As our society goes, our skyscrapers might last somewhat, but not perfectly. They may stand in the sky like steel skeletons, not what they are today. As far as documentation goes, you need a computer with internet access that operates to find any of our records. If a solar flare came at the Earth stright on (which by sheer chance this hasn't happened already), then our magnetic field would be wiped, all of our electronics fried, and the entire history and records from our generation and future generatiosn would be completely gone. There are no paper backups. It's odd to think that a natural disaster such as that (and if a solar flare such as that happened, that would be the only consequence. We would not burn up, our magnetic field would just get wiped and our technology would no longer operate) that our entire history would be gone since we do not keep anything on paper or in physical backed up form. People in this day and age are obsessed with documentation, with putting their entire lives on the internet, and by random chance it might completely get erased. Our generation's own Great Fire.

Friday, June 27, 2014

London Through the Eye, the Bus, and the Streets

Perspective is an interesting idea. We each have our own unique perspectives, but our perspectives also depend on the context of our surroundings. As I brought up in class, an example of this can be our perception of ourselves. If we look in the mirror for example and believe our outfit is great and coordinated and comfortable then that is that. Then we could go outside, walk the streets of London, observe what others are wearing, and suddenly feel severely underdressed, or sloppily dressed. The first opinion is our perception of ourselves alone in our room, but after we observe others and our surroundings, we perceive ourselves differently when comparisons to others start being made.

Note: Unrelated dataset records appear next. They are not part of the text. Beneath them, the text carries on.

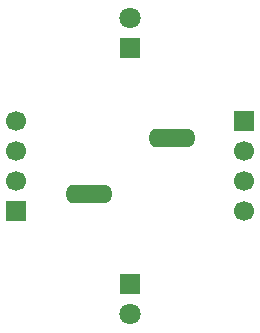
<source format=gbr>
%TF.GenerationSoftware,KiCad,Pcbnew,(5.1.10)-1*%
%TF.CreationDate,2021-07-06T18:58:15-04:00*%
%TF.ProjectId,button_mount,62757474-6f6e-45f6-9d6f-756e742e6b69,rev?*%
%TF.SameCoordinates,Original*%
%TF.FileFunction,Soldermask,Top*%
%TF.FilePolarity,Negative*%
%FSLAX46Y46*%
G04 Gerber Fmt 4.6, Leading zero omitted, Abs format (unit mm)*
G04 Created by KiCad (PCBNEW (5.1.10)-1) date 2021-07-06 18:58:15*
%MOMM*%
%LPD*%
G01*
G04 APERTURE LIST*
%ADD10C,1.700000*%
%ADD11R,1.700000X1.700000*%
%ADD12O,4.000000X1.600000*%
%ADD13R,1.800000X1.800000*%
%ADD14C,1.800000*%
G04 APERTURE END LIST*
D10*
%TO.C,J2*%
X127508000Y-92710000D03*
X127508000Y-90170000D03*
D11*
X127508000Y-85090000D03*
D10*
X127508000Y-87630000D03*
%TD*%
%TO.C,J1*%
X108204000Y-85090000D03*
X108204000Y-87630000D03*
D11*
X108204000Y-92710000D03*
D10*
X108204000Y-90170000D03*
%TD*%
D12*
%TO.C,SW1*%
X114356000Y-91281250D03*
X121356000Y-86518750D03*
%TD*%
D13*
%TO.C,D3*%
X117856000Y-98907600D03*
D14*
X117856000Y-101447600D03*
%TD*%
D13*
%TO.C,D2*%
X117856000Y-78892400D03*
D14*
X117856000Y-76352400D03*
%TD*%
M02*

</source>
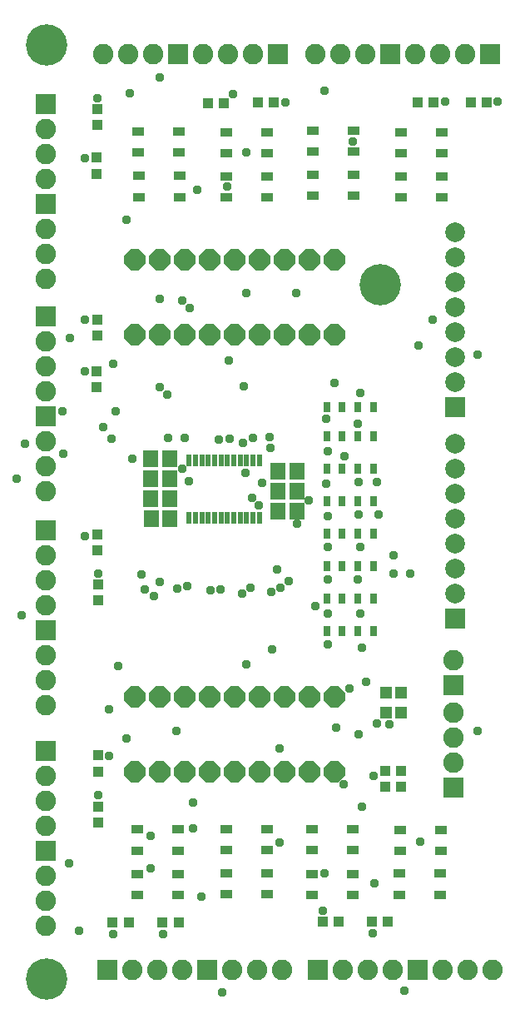
<source format=gbr>
G04 EAGLE Gerber RS-274X export*
G75*
%MOMM*%
%FSLAX34Y34*%
%LPD*%
%INSoldermask Top*%
%IPPOS*%
%AMOC8*
5,1,8,0,0,1.08239X$1,22.5*%
G01*
%ADD10C,4.203200*%
%ADD11P,2.309387X8X112.500000*%
%ADD12R,2.082800X2.082800*%
%ADD13C,2.082800*%
%ADD14R,1.253200X0.853200*%
%ADD15R,1.013200X1.133200*%
%ADD16R,1.133200X1.013200*%
%ADD17R,1.243200X1.223200*%
%ADD18R,2.003200X2.003200*%
%ADD19C,2.003200*%
%ADD20R,0.803200X1.003200*%
%ADD21R,0.508000X1.193800*%
%ADD22R,1.503200X1.703200*%
%ADD23C,0.959600*%


D10*
X400000Y746000D03*
X60000Y990000D03*
X60000Y40000D03*
D11*
X149600Y250800D03*
X175000Y250800D03*
X200400Y250800D03*
X225800Y250800D03*
X251200Y250800D03*
X276600Y250800D03*
X302000Y250800D03*
X327400Y250800D03*
X352800Y250800D03*
X352800Y327000D03*
X327400Y327000D03*
X302000Y327000D03*
X276600Y327000D03*
X251200Y327000D03*
X225800Y327000D03*
X200400Y327000D03*
X175000Y327000D03*
X149600Y327000D03*
D12*
X474300Y234300D03*
D13*
X474300Y259700D03*
X474300Y285100D03*
X474300Y310500D03*
D12*
X59300Y394500D03*
D13*
X59300Y369100D03*
X59300Y343700D03*
X59300Y318300D03*
D12*
X59300Y496100D03*
D13*
X59300Y470700D03*
X59300Y445300D03*
X59300Y419900D03*
D12*
X59200Y612400D03*
D13*
X59200Y587000D03*
X59200Y561600D03*
X59200Y536200D03*
D12*
X59200Y828300D03*
D13*
X59200Y802900D03*
X59200Y777500D03*
X59200Y752100D03*
D12*
X194200Y980800D03*
D13*
X168800Y980800D03*
X143400Y980800D03*
X118000Y980800D03*
D12*
X410100Y980800D03*
D13*
X384700Y980800D03*
X359300Y980800D03*
X333900Y980800D03*
D12*
X474300Y338600D03*
D13*
X474300Y364000D03*
D12*
X437800Y49300D03*
D13*
X463200Y49300D03*
X488600Y49300D03*
X514000Y49300D03*
D12*
X336200Y49300D03*
D13*
X361600Y49300D03*
X387000Y49300D03*
X412400Y49300D03*
D12*
X223700Y49300D03*
D13*
X249100Y49300D03*
X274500Y49300D03*
X299900Y49300D03*
D12*
X122100Y49300D03*
D13*
X147500Y49300D03*
X172900Y49300D03*
X198300Y49300D03*
D12*
X59300Y170400D03*
D13*
X59300Y145000D03*
X59300Y119600D03*
X59300Y94200D03*
D12*
X59300Y272000D03*
D13*
X59300Y246600D03*
X59300Y221200D03*
X59300Y195800D03*
D11*
X149600Y695100D03*
X175000Y695100D03*
X200400Y695100D03*
X225800Y695100D03*
X251200Y695100D03*
X276600Y695100D03*
X302000Y695100D03*
X327400Y695100D03*
X352800Y695100D03*
X352800Y771300D03*
X327400Y771300D03*
X302000Y771300D03*
X276600Y771300D03*
X251200Y771300D03*
X225800Y771300D03*
X200400Y771300D03*
X175000Y771300D03*
X149600Y771300D03*
D12*
X59200Y714000D03*
D13*
X59200Y688600D03*
X59200Y663200D03*
X59200Y637800D03*
D12*
X59200Y929900D03*
D13*
X59200Y904500D03*
X59200Y879100D03*
X59200Y853700D03*
D12*
X295800Y980800D03*
D13*
X270400Y980800D03*
X245000Y980800D03*
X219600Y980800D03*
D12*
X511700Y980800D03*
D13*
X486300Y980800D03*
X460900Y980800D03*
X435500Y980800D03*
D14*
X419510Y147050D03*
X419510Y125550D03*
X461010Y147050D03*
X461010Y125550D03*
X153810Y856830D03*
X153810Y835330D03*
X195310Y856830D03*
X195310Y835330D03*
D15*
X341500Y98480D03*
X357700Y98480D03*
X391300Y98440D03*
X407500Y98440D03*
X127400Y97860D03*
X143600Y97860D03*
X178200Y97820D03*
X194400Y97820D03*
D16*
X112240Y267240D03*
X112240Y251040D03*
X112200Y215440D03*
X112200Y199240D03*
X111620Y491940D03*
X111620Y475740D03*
X112580Y441140D03*
X112580Y424940D03*
X111560Y710460D03*
X111560Y694260D03*
X111140Y658260D03*
X111140Y642060D03*
X111980Y924760D03*
X111980Y908560D03*
X111220Y875160D03*
X111220Y858960D03*
D15*
X291200Y931200D03*
X275000Y931200D03*
X240200Y930360D03*
X224000Y930360D03*
X507900Y931380D03*
X491700Y931380D03*
X454100Y931420D03*
X437900Y931420D03*
X404780Y235060D03*
X420980Y235060D03*
X404780Y251260D03*
X420980Y251260D03*
D17*
X405690Y310480D03*
X420390Y310480D03*
X405690Y331440D03*
X420390Y331440D03*
D18*
X476000Y406100D03*
D19*
X476000Y431500D03*
X476000Y456900D03*
X476000Y482300D03*
X476000Y507700D03*
X476000Y533100D03*
X476000Y558500D03*
X476000Y583900D03*
D18*
X476000Y621180D03*
D19*
X476000Y646580D03*
X476000Y671980D03*
X476000Y697380D03*
X476000Y722780D03*
X476000Y748180D03*
X476000Y773580D03*
X476000Y798980D03*
D20*
X376760Y393760D03*
X392760Y393760D03*
X376760Y426780D03*
X392760Y426780D03*
X376760Y459800D03*
X392760Y459800D03*
X376760Y492820D03*
X392760Y492820D03*
X376760Y525840D03*
X392760Y525840D03*
X376760Y558860D03*
X392760Y558860D03*
X376760Y591880D03*
X392760Y591880D03*
X376760Y621900D03*
X392760Y621900D03*
D14*
X419810Y191530D03*
X419810Y170030D03*
X461310Y191530D03*
X461310Y170030D03*
X330310Y146770D03*
X330310Y125270D03*
X371810Y146770D03*
X371810Y125270D03*
X330310Y192430D03*
X330310Y170930D03*
X371810Y192430D03*
X371810Y170930D03*
X242770Y147410D03*
X242770Y125910D03*
X284270Y147410D03*
X284270Y125910D03*
X242770Y192610D03*
X242770Y171110D03*
X284270Y192610D03*
X284270Y171110D03*
X152770Y146970D03*
X152770Y125470D03*
X194270Y146970D03*
X194270Y125470D03*
X152770Y192170D03*
X152770Y170670D03*
X194270Y192170D03*
X194270Y170670D03*
D20*
X345060Y393760D03*
X361060Y393760D03*
X345060Y426780D03*
X361060Y426780D03*
X345060Y459800D03*
X361060Y459800D03*
X345060Y492820D03*
X361060Y492820D03*
X345060Y525840D03*
X361060Y525840D03*
X345060Y558860D03*
X361060Y558860D03*
X345060Y591880D03*
X361060Y591880D03*
X345060Y621900D03*
X361060Y621900D03*
D14*
X153370Y902170D03*
X153370Y880670D03*
X194870Y902170D03*
X194870Y880670D03*
X243370Y856470D03*
X243370Y834970D03*
X284870Y856470D03*
X284870Y834970D03*
X243370Y901270D03*
X243370Y879770D03*
X284870Y901270D03*
X284870Y879770D03*
X330910Y858030D03*
X330910Y836530D03*
X372410Y858030D03*
X372410Y836530D03*
X330910Y902830D03*
X330910Y881330D03*
X372410Y902830D03*
X372410Y881330D03*
X420910Y856130D03*
X420910Y834630D03*
X462410Y856130D03*
X462410Y834630D03*
X420910Y901010D03*
X420910Y879510D03*
X462410Y901010D03*
X462410Y879510D03*
D21*
X205090Y508922D03*
X211590Y508922D03*
X218090Y508922D03*
X224590Y508922D03*
X231090Y508922D03*
X237590Y508922D03*
X244090Y508922D03*
X250590Y508922D03*
X257090Y508922D03*
X263590Y508922D03*
X263590Y567278D03*
X257090Y567278D03*
X250590Y567278D03*
X244090Y567278D03*
X237590Y567278D03*
X231090Y567278D03*
X224590Y567278D03*
X218090Y567278D03*
X211590Y567278D03*
X205090Y567278D03*
X270090Y508922D03*
X270090Y567278D03*
X276590Y508922D03*
X276590Y567278D03*
D22*
X166220Y569340D03*
X185220Y569340D03*
X185220Y549020D03*
X166220Y549020D03*
X166220Y528700D03*
X185220Y528700D03*
X295760Y556640D03*
X314760Y556640D03*
X314760Y536320D03*
X295760Y536320D03*
X314760Y516000D03*
X295760Y516000D03*
X185500Y508000D03*
X166500Y508000D03*
D23*
X363000Y572000D03*
X239000Y26000D03*
X424000Y28000D03*
X355000Y296000D03*
X353000Y646000D03*
X126000Y589000D03*
X93000Y89000D03*
X83000Y158000D03*
X145000Y941000D03*
X175000Y957000D03*
X38000Y584000D03*
X76736Y574000D03*
X35000Y410000D03*
X394000Y137000D03*
X381000Y215000D03*
X83820Y691896D03*
X147500Y568750D03*
X30000Y548750D03*
X498750Y675000D03*
X205000Y546250D03*
X295000Y456250D03*
X306250Y445000D03*
X263750Y360000D03*
X377500Y288750D03*
X408750Y298750D03*
X393192Y246888D03*
X396240Y300228D03*
X341376Y109728D03*
X343008Y943356D03*
X249936Y940308D03*
X519068Y931964D03*
X465284Y931964D03*
X99060Y874668D03*
X303384Y931164D03*
X112052Y935844D03*
X99060Y658260D03*
X99060Y710368D03*
X112776Y452628D03*
X99060Y490728D03*
X112776Y227076D03*
X123444Y266700D03*
X178308Y85344D03*
X128016Y85344D03*
X391668Y86868D03*
X198120Y558800D03*
X166116Y152400D03*
X217932Y123444D03*
X245364Y669036D03*
X440000Y180000D03*
X381000Y377000D03*
X385000Y342516D03*
X192024Y292608D03*
X379000Y412000D03*
X297180Y178736D03*
X368332Y335280D03*
X377000Y446000D03*
X342900Y147828D03*
X379000Y479000D03*
X297180Y274320D03*
X498348Y292608D03*
X378000Y512000D03*
X378000Y545000D03*
X333756Y419100D03*
X289560Y374904D03*
X377000Y605000D03*
X208788Y219456D03*
X438912Y684276D03*
X362712Y237744D03*
X379000Y636000D03*
X208788Y193548D03*
X452628Y710184D03*
X429768Y452628D03*
X413004Y452628D03*
X413004Y470916D03*
X346000Y380000D03*
X198120Y729996D03*
X397764Y512064D03*
X346000Y412000D03*
X141732Y812292D03*
X128016Y665988D03*
X346000Y446000D03*
X243840Y845820D03*
X175260Y731520D03*
X346000Y479000D03*
X263652Y880872D03*
X263652Y737616D03*
X396240Y545592D03*
X346000Y511000D03*
X345000Y544000D03*
X371856Y891540D03*
X313944Y737616D03*
X346000Y577092D03*
X345000Y610000D03*
X193040Y436880D03*
X156972Y451104D03*
X203200Y439420D03*
X227259Y435681D03*
X175260Y443484D03*
X237363Y435767D03*
X166116Y185928D03*
X141732Y284988D03*
X259069Y431931D03*
X169164Y429768D03*
X267145Y438145D03*
X123444Y313944D03*
X288539Y433461D03*
X160020Y435864D03*
X298145Y438145D03*
X132588Y358140D03*
X288000Y580000D03*
X175260Y641604D03*
X286914Y591000D03*
X182880Y633984D03*
X269822Y589822D03*
X260604Y643128D03*
X260354Y585000D03*
X246000Y589000D03*
X205740Y722376D03*
X213360Y842772D03*
X235509Y588509D03*
X130540Y617220D03*
X76200Y617220D03*
X201000Y590368D03*
X183600Y590484D03*
X117540Y601552D03*
X276000Y521600D03*
X326672Y527029D03*
X314960Y502920D03*
X268967Y528856D03*
X262400Y554400D03*
X279200Y544800D03*
M02*

</source>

Leah in NW does this. She compares herself to Natalie and sees her own insecurities in the form of Natalie's fictitious judgement, and this is different than how she perceives things when she is alone.

Part of our necessity to compare ourselves to others could be our culture--the media is constantly encouraging you to judge and compare yourself as a method of manipulation. It could also be an instinct for us as we are social creatures.

Perspective changes based on the context. London as a city itself is another example. Seeing London from the Eye, I saw the change in the angles of buildings as we rose. Suddenly, I could see more of the roofs than the walls of buildings. I also saw the city spread out--and how large it is. This really impressed me. There was a focus on a lot of buildings that looked important or historical but I could not place because I don't know what the important buildings in London are other than the Eye and Big Ben. Seeing London from the tour bus I saw more of the history of things. We were guided in our perception by our tour guide and I noticed a lot of architecture, and took pictures of buildings that had nothing to do with the tour because the architecture was pretty. Walking around on the streets of London, I see more impressions rather than actual things because I am distracted by focusing on walking, keeping up with our group, wondering when we'll get where we are going, and all the different, smaller sights. I see the sidewalks as not swaths of concrete, but blocks of stone put together. I notice the people passing by, and I'm more self-aware of how I must look to them in style of dress and manner of walking and talking.

I think the tour bus was my favorite way to see London. I appreciate experiencing it for myself on the street and it's important, but I feel like the tour bus is a mix of history and seeing the big picture you get from the eye, but you are close enough to the ground to pick up on littler things like detailed architecture without having to worry about where you are going, because you are sitting on a bus.